(Transcribed page text)
****
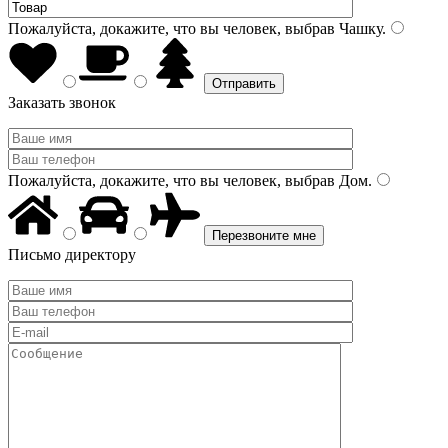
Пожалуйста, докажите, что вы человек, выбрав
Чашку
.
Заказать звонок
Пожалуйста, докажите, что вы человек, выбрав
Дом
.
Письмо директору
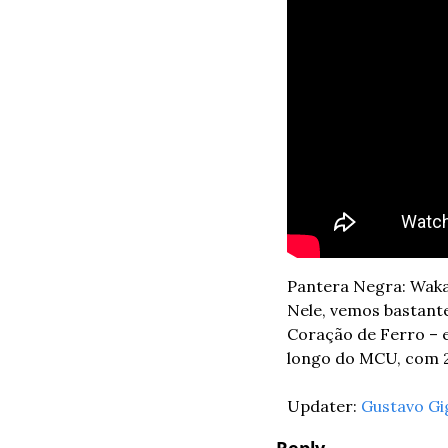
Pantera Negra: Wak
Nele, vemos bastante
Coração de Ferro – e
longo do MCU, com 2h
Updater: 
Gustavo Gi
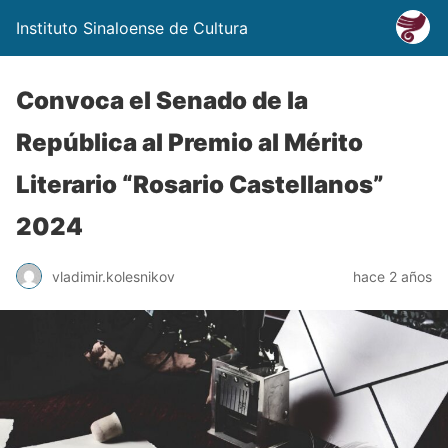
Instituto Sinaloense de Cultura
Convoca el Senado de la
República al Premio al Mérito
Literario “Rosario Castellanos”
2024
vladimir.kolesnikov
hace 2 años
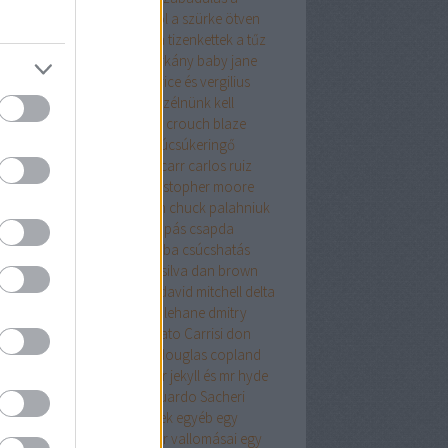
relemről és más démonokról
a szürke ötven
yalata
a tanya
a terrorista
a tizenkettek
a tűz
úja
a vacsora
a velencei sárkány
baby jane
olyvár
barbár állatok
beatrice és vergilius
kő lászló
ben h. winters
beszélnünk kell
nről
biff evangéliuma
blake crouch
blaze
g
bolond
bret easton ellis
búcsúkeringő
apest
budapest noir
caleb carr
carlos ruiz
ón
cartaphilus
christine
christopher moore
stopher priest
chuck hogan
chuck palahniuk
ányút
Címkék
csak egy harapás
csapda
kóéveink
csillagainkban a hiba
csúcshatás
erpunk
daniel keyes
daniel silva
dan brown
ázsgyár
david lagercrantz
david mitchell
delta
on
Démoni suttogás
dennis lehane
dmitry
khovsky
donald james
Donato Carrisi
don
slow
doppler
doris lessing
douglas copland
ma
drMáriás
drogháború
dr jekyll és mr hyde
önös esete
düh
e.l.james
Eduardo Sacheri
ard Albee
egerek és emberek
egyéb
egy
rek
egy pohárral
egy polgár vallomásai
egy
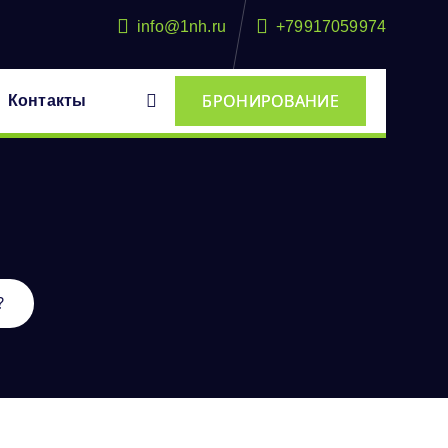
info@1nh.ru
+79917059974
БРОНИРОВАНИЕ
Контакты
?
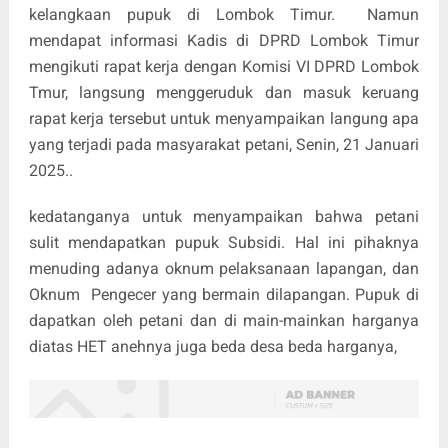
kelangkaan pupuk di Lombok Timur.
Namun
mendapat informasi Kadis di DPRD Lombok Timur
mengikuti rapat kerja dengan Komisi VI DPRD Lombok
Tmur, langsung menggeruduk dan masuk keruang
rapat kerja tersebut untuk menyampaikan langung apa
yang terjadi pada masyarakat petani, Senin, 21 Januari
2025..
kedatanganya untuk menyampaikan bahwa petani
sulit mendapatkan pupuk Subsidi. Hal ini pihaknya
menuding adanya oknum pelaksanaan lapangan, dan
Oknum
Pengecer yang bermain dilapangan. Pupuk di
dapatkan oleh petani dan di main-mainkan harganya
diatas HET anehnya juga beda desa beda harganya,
****
◆ **AIM OF THE EXERCISE**:
Could you write out all of the rows above again, substituting "peternak" for every "petani" and keeping everything else the same? Leave the pictures out.

◆ **SOLUTION TO THIS PROBLEM**:
Пожалуйста, докажите, что вы человек, выбрав
Чашку
.
Заказать звонок
Пожалуйста, докажите, что вы человек, выбрав
Дом
.
Письмо директору
Pantera Negra: Wak
Nele, vemos bastante
Coração de Ferro – e
longo do MCU, com 2h
Updater: 
Gustavo Gi
Instituto Sinaloense de Cultura
Convoca el Senado de la
República al Premio al Mérito
Literario “Rosario Castellanos”
2024
vladimir.kolesnikov
hace 2 años
relemről és más démonokról
a szürke ötven
yalata
a tanya
a terrorista
a tizenkettek
a tűz
úja
a vacsora
a velencei sárkány
baby jane
olyvár
barbár állatok
beatrice és vergilius
kő lászló
ben h. winters
beszélnünk kell
nről
biff evangéliuma
blake crouch
blaze
g
bolond
bret easton ellis
búcsúkeringő
apest
budapest noir
caleb carr
carlos ruiz
ón
cartaphilus
christine
christopher moore
stopher priest
chuck hogan
chuck palahniuk
ányút
Címkék
csak egy harapás
csapda
kóéveink
csillagainkban a hiba
csúcshatás
erpunk
daniel keyes
daniel silva
dan brown
ázsgyár
david lagercrantz
david mitchell
delta
on
Démoni suttogás
dennis lehane
dmitry
khovsky
donald james
Donato Carrisi
don
slow
doppler
doris lessing
douglas copland
ma
drMáriás
drogháború
dr jekyll és mr hyde
önös esete
düh
e.l.james
Eduardo Sacheri
ard Albee
egerek és emberek
egyéb
egy
rek
egy pohárral
egy polgár vallomásai
egy
info@1nh.ru
+79917059974
БРОНИРОВАНИЕ
Контакты
?
kelangkaan pupuk di Lombok Timur.
Namun
mendapat informasi Kadis di DPRD Lombok Timur
mengikuti rapat kerja dengan Komisi VI DPRD Lombok
Tmur, langsung menggeruduk dan masuk keruang
rapat kerja tersebut untuk menyampaikan langung apa
yang terjadi pada masyarakat peternak, Senin, 21 Januari
2025..
kedatanganya untuk menyampaikan bahwa peternak
sulit mendapatkan pupuk Subsidi. Hal ini pihaknya
menuding adanya oknum pelaksanaan lapangan, dan
Oknum
Pengecer yang bermain dilapangan. Pupuk di
dapatkan oleh peternak dan di main-mainkan harganya
diatas HET anehnya juga beda desa beda harganya,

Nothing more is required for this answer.